• **EXERCISE AIM**
Extract only the lines from the start of the entries below to the line with "баяртайгаар", inclusive; omit every picture.

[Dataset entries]

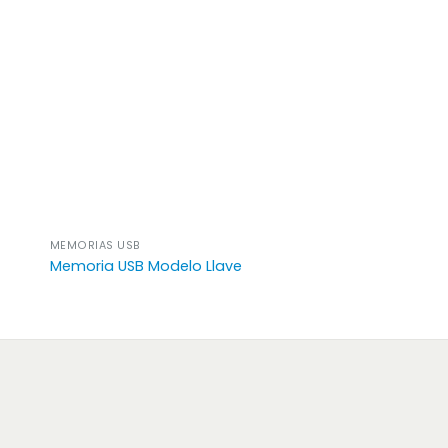
MEMORIAS USB
Memoria USB Modelo Llave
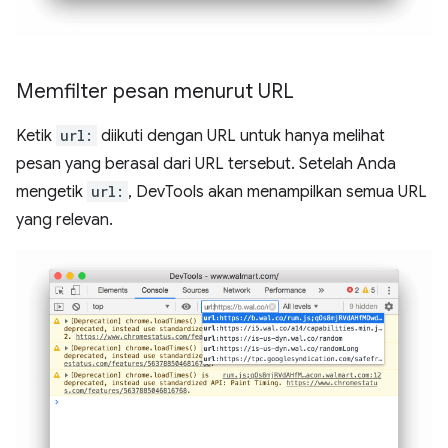
Memfilter pesan menurut URL
Ketik
url:
diikuti dengan URL untuk hanya melihat
pesan yang berasal dari URL tersebut. Setelah Anda
mengetik
url:
, DevTools akan menampilkan semua URL
yang relevan.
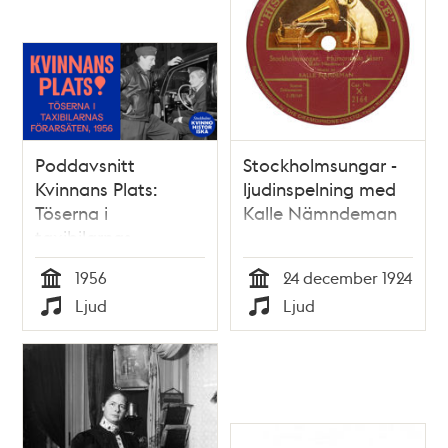
Poddavsnitt
Stockholmsungar -
Kvinnans Plats:
ljudinspelning med
Töserna i
Kalle Nämndeman
taxibilarnas
förarsäten, 1956
1956
24 december 1924
Tid
Tid
Ljud
Ljud
Typ
Typ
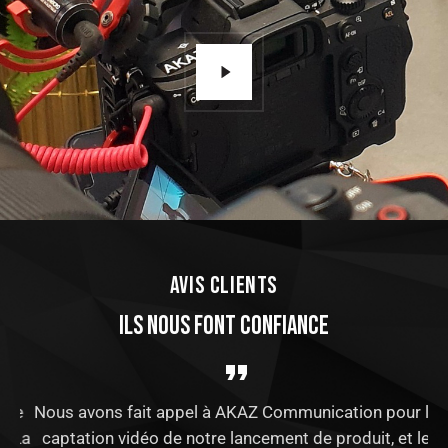
AVIS CLIENTS
ILS NOUS FONT CONFIANCE
le
Nous avons fait appel à AKAZ Communication pour la
L
 La
captation vidéo de notre lancement de produit, et le
su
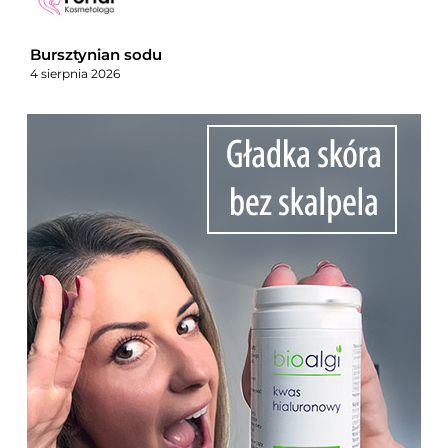
Bursztynian sodu
4 sierpnia 2026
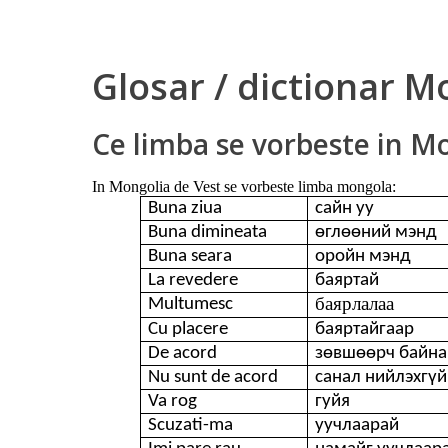
Glosar / dictionar M
Ce limba se vorbeste in M
In Mongolia de Vest se vorbeste limba mongola:
Buna ziua
сайн уу
Buna dimineata
өглөөний мэнд
Buna seara
оройн мэнд
La revedere
баяртай
баярлалаа
Multumesc
Cu placere
баяртайгаар
De acord
зөвшөөрч байна
Nu sunt de acord
санал нийлэхгүй
Va rog
гуйя
Scuzati-ma
уучлаарай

• **EXPECTED OUTPUT**
MEMORIAS USB
Memoria USB Modelo Llave
Memfilter pesan menurut URL
Ketik
url:
diikuti dengan URL untuk hanya melihat
pesan yang berasal dari URL tersebut. Setelah Anda
mengetik
url:
, DevTools akan menampilkan semua URL
yang relevan.
Poddavsnitt
Stockholmsungar -
Kvinnans Plats:
ljudinspelning med
Töserna i
Kalle Nämndeman
taxibilarnas
förarsäten, 1956
1956
24 december 1924
Tid
Tid
Ljud
Ljud
Typ
Typ
AVIS CLIENTS
ILS NOUS FONT CONFIANCE
le
Nous avons fait appel à AKAZ Communication pour la
L
 La
captation vidéo de notre lancement de produit, et le
su
Bursztynian sodu
4 sierpnia 2026
Glosar / dictionar M
Ce limba se vorbeste in M
In Mongolia de Vest se vorbeste limba mongola:
Buna ziua
сайн уу
Buna dimineata
өглөөний мэнд
Buna seara
оройн мэнд
La revedere
баяртай
баярлалаа
Multumesc
Cu placere
баяртайгаар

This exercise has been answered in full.